The hunt for Ebola virus infections and contact cases continues in Africa.
In Côte d'Ivoire, the World Health Organization (WHO) indicates on Tuesday that in addition to the confirmed case of contamination already detected in the country, one suspected case and nine contact cases have been identified and are being followed up.
“Regarding the numbers, there are two cases.
One that has been confirmed - a young woman, and there is also a suspected case, ”confirmed Tarik Jasarevic, WHO spokesperson, during a press briefing in Geneva.
"There are currently nine identified contact cases," he added.
The case of Ebola hemorrhagic fever contamination was detected on Saturday in Abidjan in an 18-year-old Guinean girl, who arrived in Côte d'Ivoire on August 11 from the Guinean city of Labé, a journey of more than 1,500 km that she did by road.
The patient is currently undergoing treatment in a hospital in Abidjan.
This contamination led Guinea to launch a search for contact cases, in the event that the patient was infected there.
“We don't know where the contamination took place.
If it is here in Labé, if it is outside Labé, in particular during the journey which took it to Côte d'Ivoire via Forest Guinea ”, in N'Zérékoré, underlines the prefectural director of Health (DPS) of Labé, Dr Mamadou Hady Diallo.
A vaccination campaign launched in Abidjan
The WHO considered "extremely worrying" that this case was declared in Abidjan, a metropolis of more than four million inhabitants, two months after the announcement of the end of the epidemic of 2021 in Guinea.
“Regarding the first investigations on the genetic sequence of the Ebola virus which was identified in Abidjan, for the moment we have no indication that this outbreak in Côte d'Ivoire has a link with the Ebola epidemic which raged in Guinea earlier this year, ”notes Tarik Jasarevic.

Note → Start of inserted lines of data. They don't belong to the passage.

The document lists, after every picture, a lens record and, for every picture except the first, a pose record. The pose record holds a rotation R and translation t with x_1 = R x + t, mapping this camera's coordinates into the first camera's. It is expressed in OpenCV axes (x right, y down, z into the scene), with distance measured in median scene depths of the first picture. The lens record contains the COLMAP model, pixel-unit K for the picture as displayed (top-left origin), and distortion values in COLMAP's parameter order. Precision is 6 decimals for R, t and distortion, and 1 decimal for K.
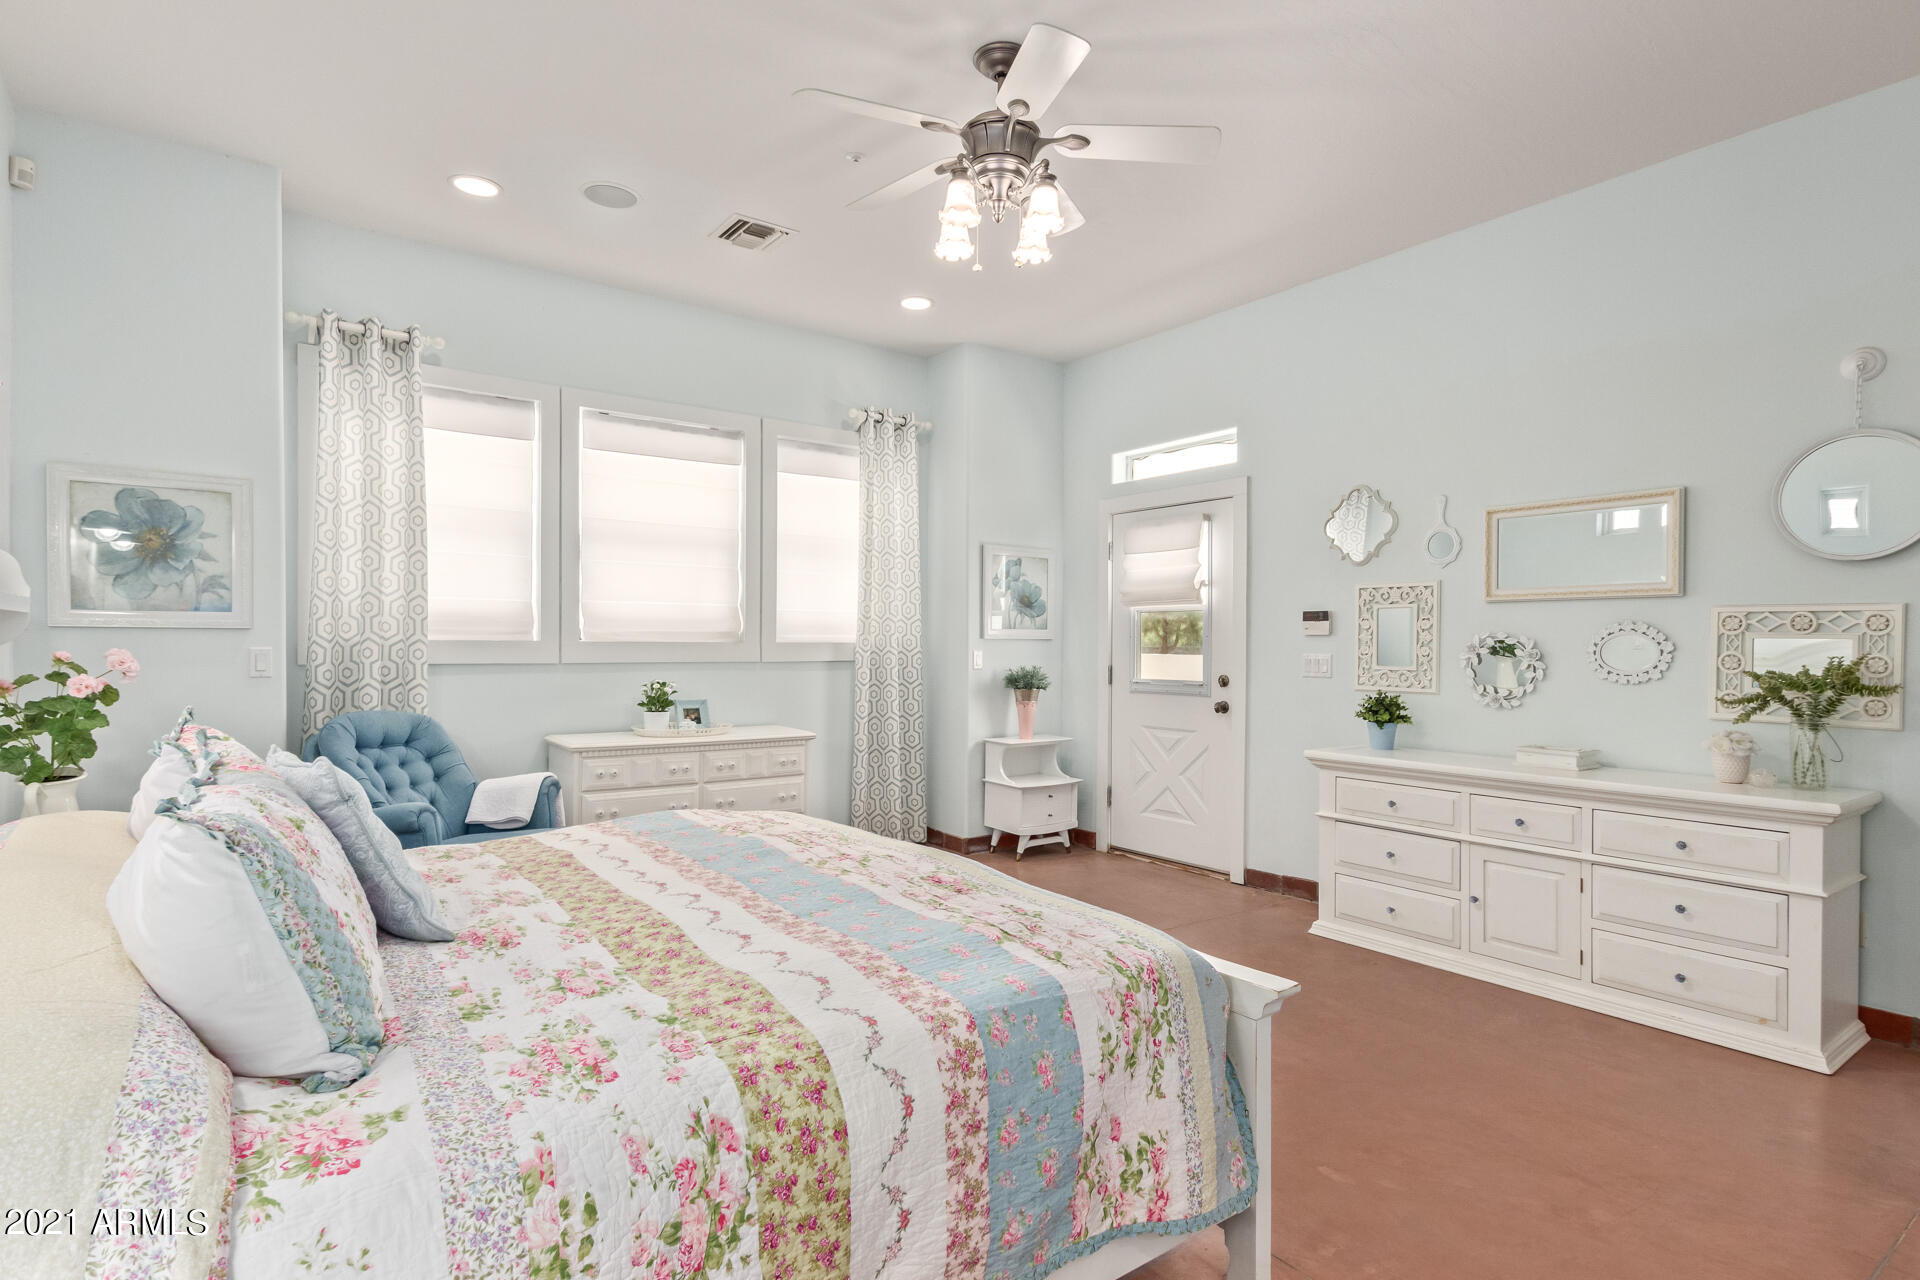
lens RADIAL K [[981.2, 0, 965.9], [0, 981.2, 654.7], [0, 0, 1]] dist [0.020724, -0.005309]
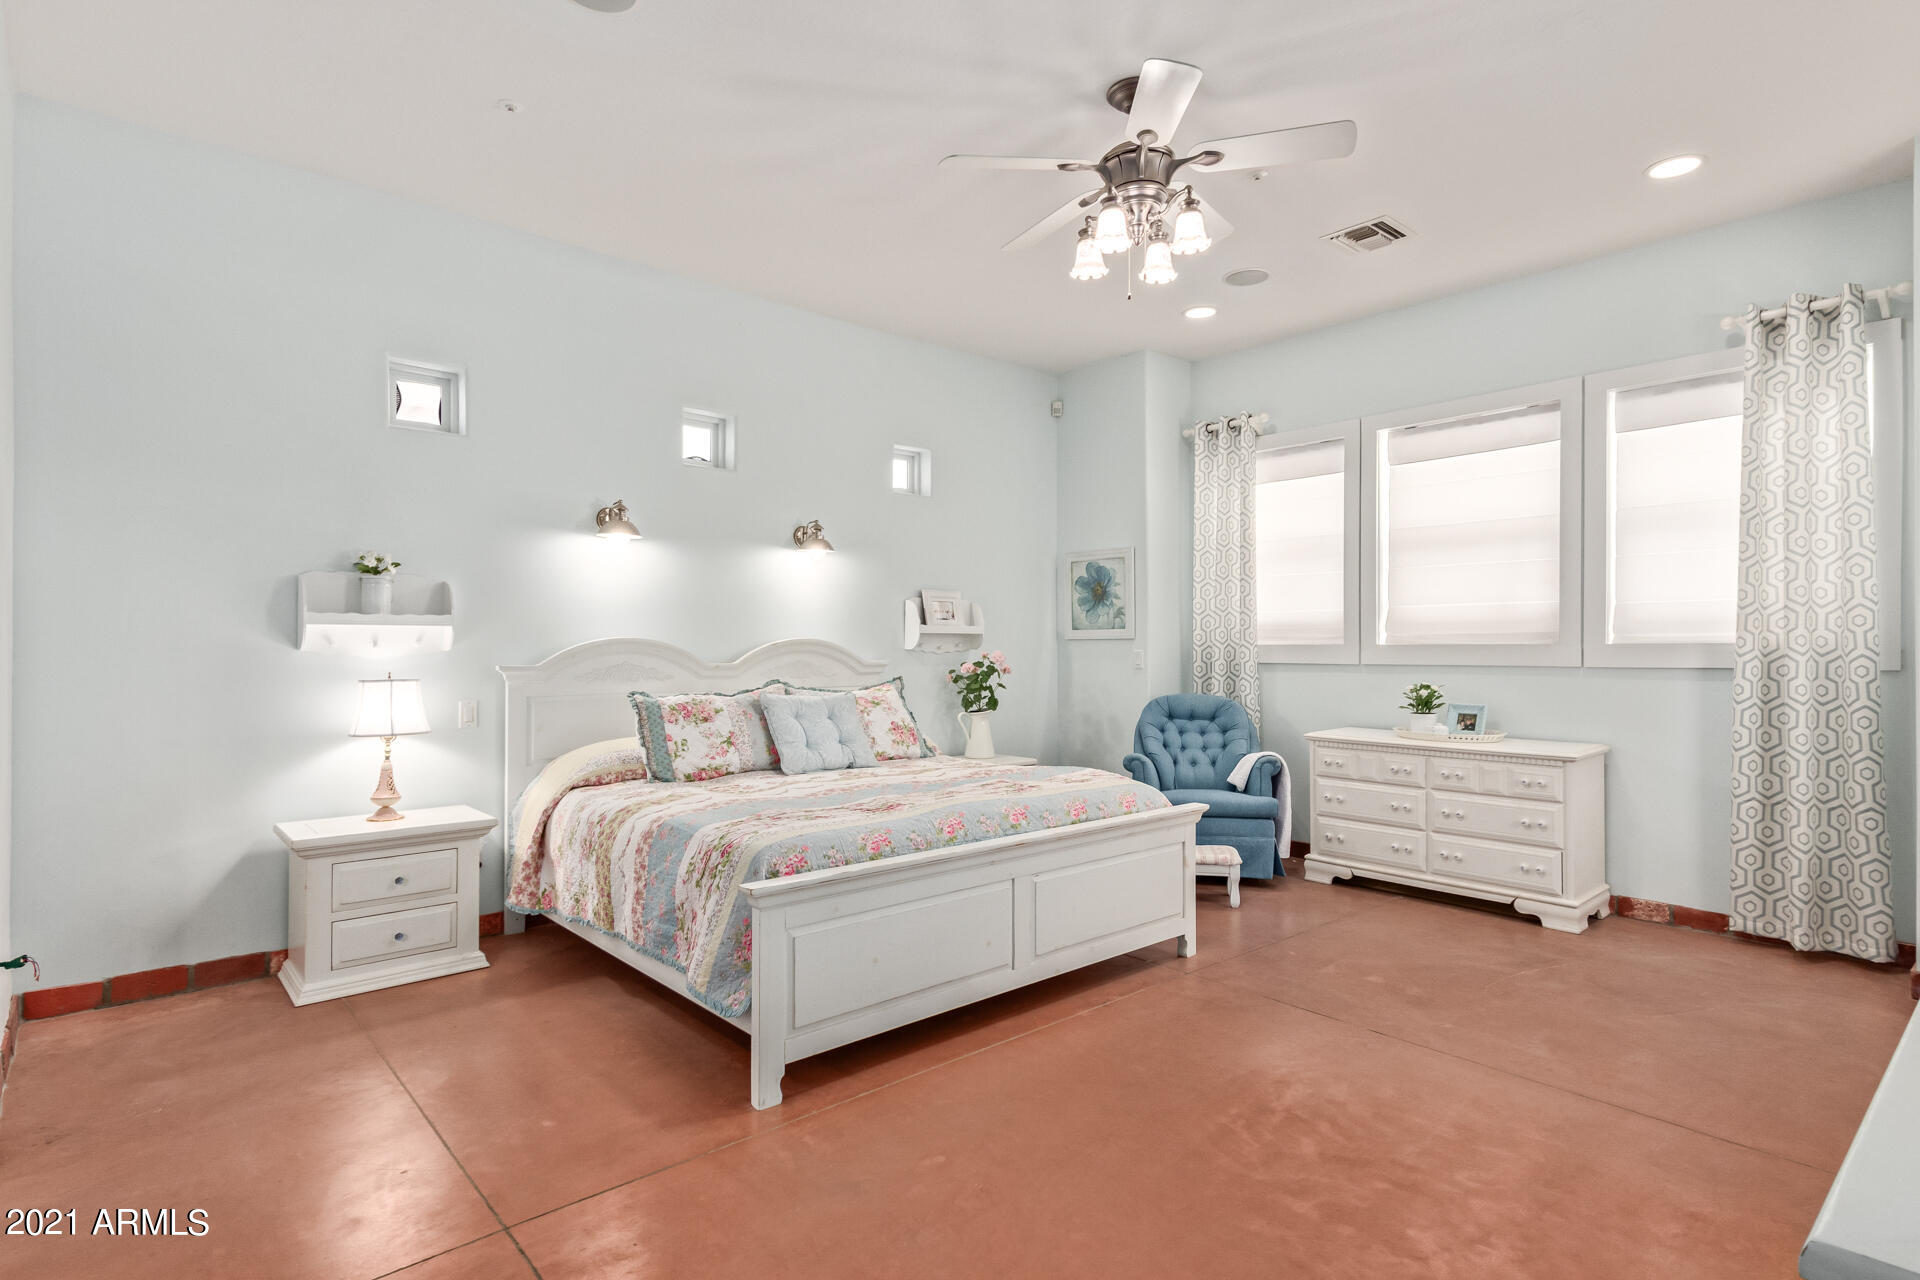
lens RADIAL K [[981.2, 0, 954.8], [0, 981.2, 640.4], [0, 0, 1]] dist [0.020724, -0.005309]
pose [[0.073913, -0.012037, -0.997192, 0.774777], [-0.007579, 0.999892, -0.012631, -0.000710], [0.997236, 0.008491, 0.073814, 0.524629]]
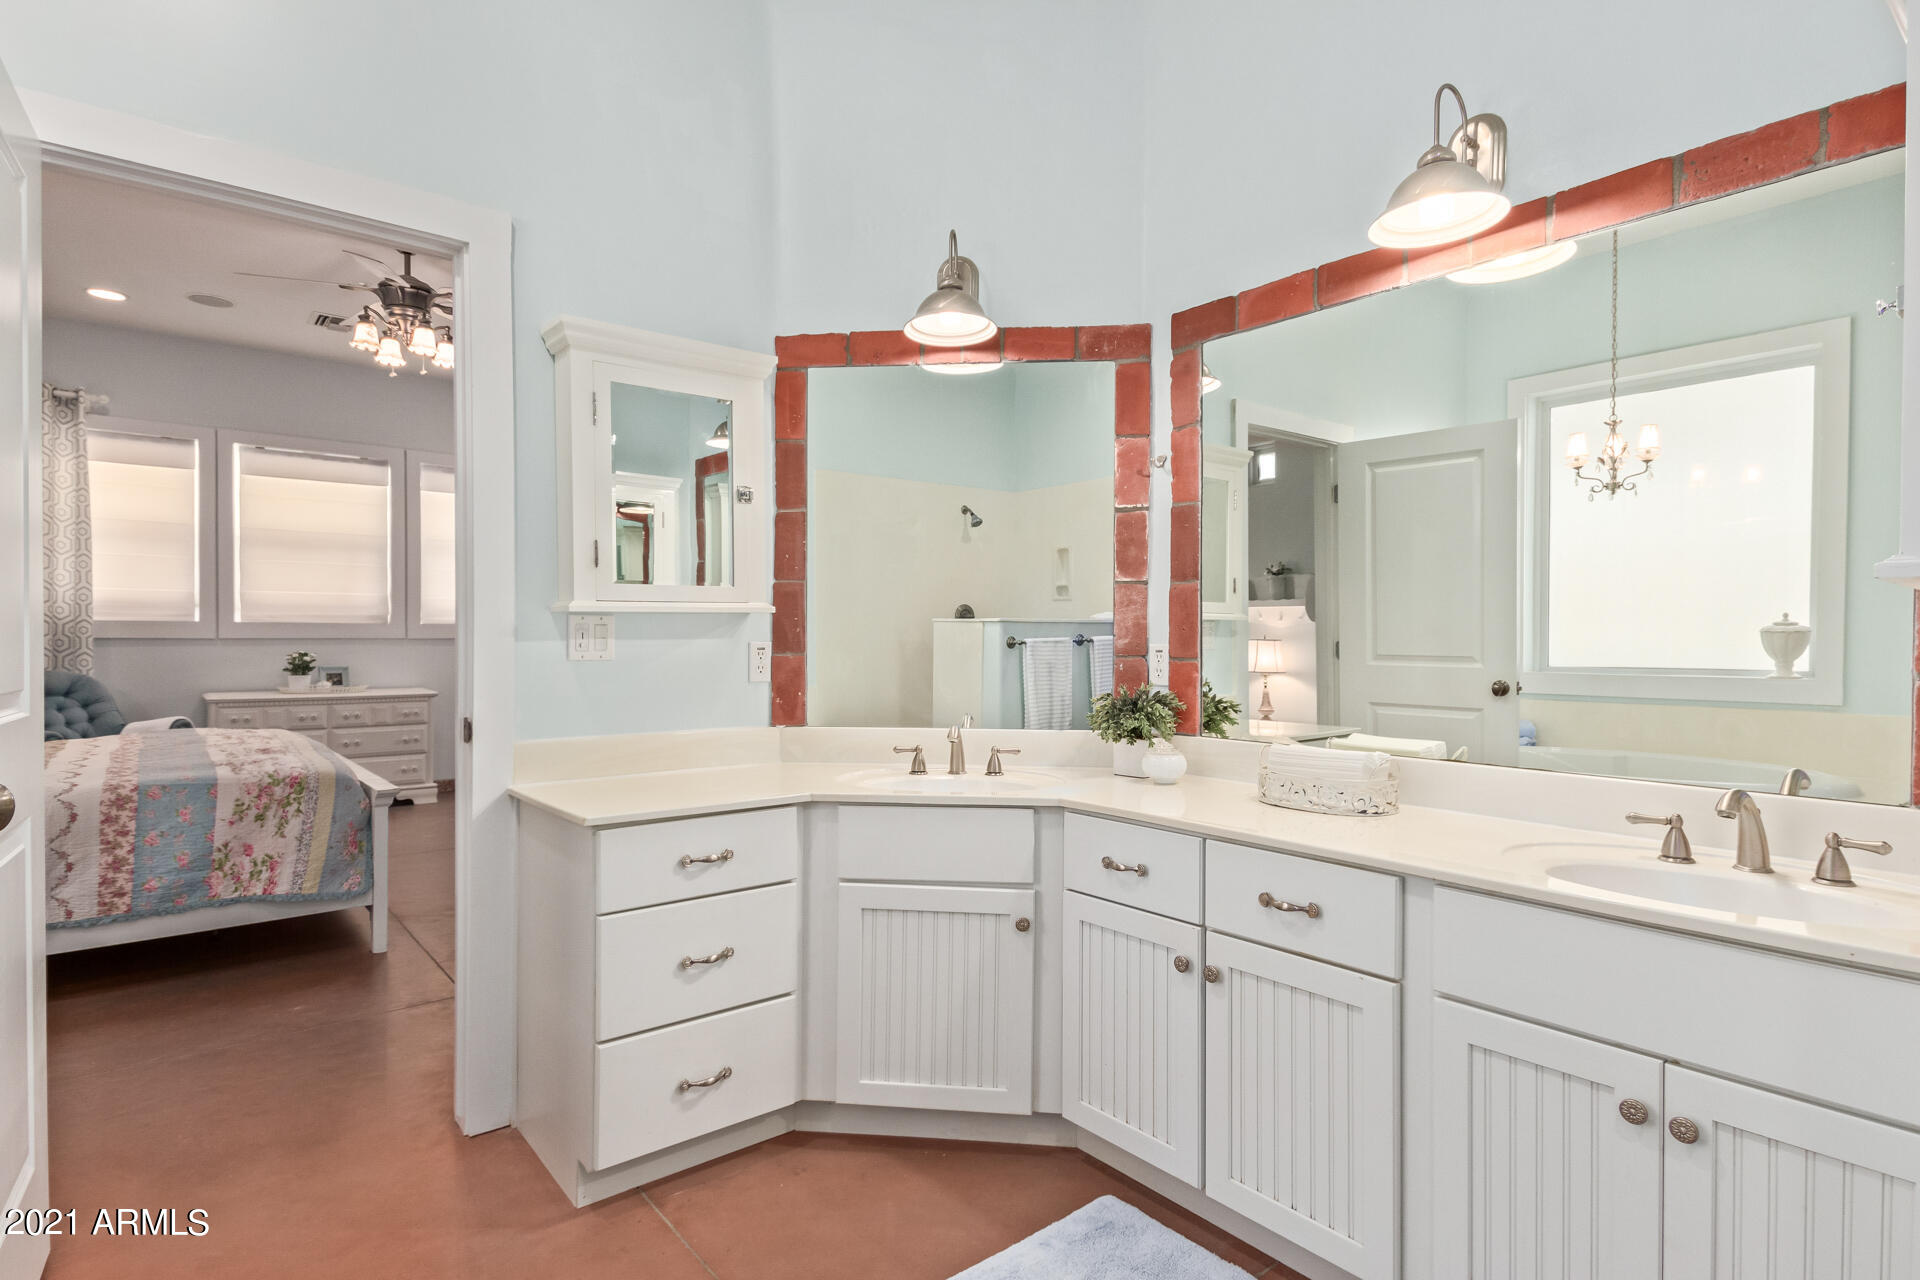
lens RADIAL K [[981.2, 0, 969.6], [0, 981.2, 645.4], [0, 0, 1]] dist [0.020724, -0.005309]
pose [[0.998469, -0.003689, 0.055196, 0.597407], [0.003743, 0.999993, -0.000888, 0.026835], [-0.055192, 0.001093, 0.998475, -0.437446]]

"We need to do other laboratory investigations to find out if there is a link with any previous epidemic", in particular with the one that hit Guinea, Sierra Leone and Liberia hard between the end of 2013 and 2016, a- he added.
The spokesperson, however, specified that the first results show "that it is probably the Zaire strain of the virus", namely the subtype of Ebola virus which plagued Guinea this year as well as during the great epidemic in West Africa.
Although Côte d'Ivoire shares borders with Guinea and Liberia, the country had not recorded any confirmed cases of Ebola virus disease since 1994, the year a scientist was infected during an epidemic among chimpanzees, according to the WHO.
A vaccination campaign was launched Monday in Abidjan.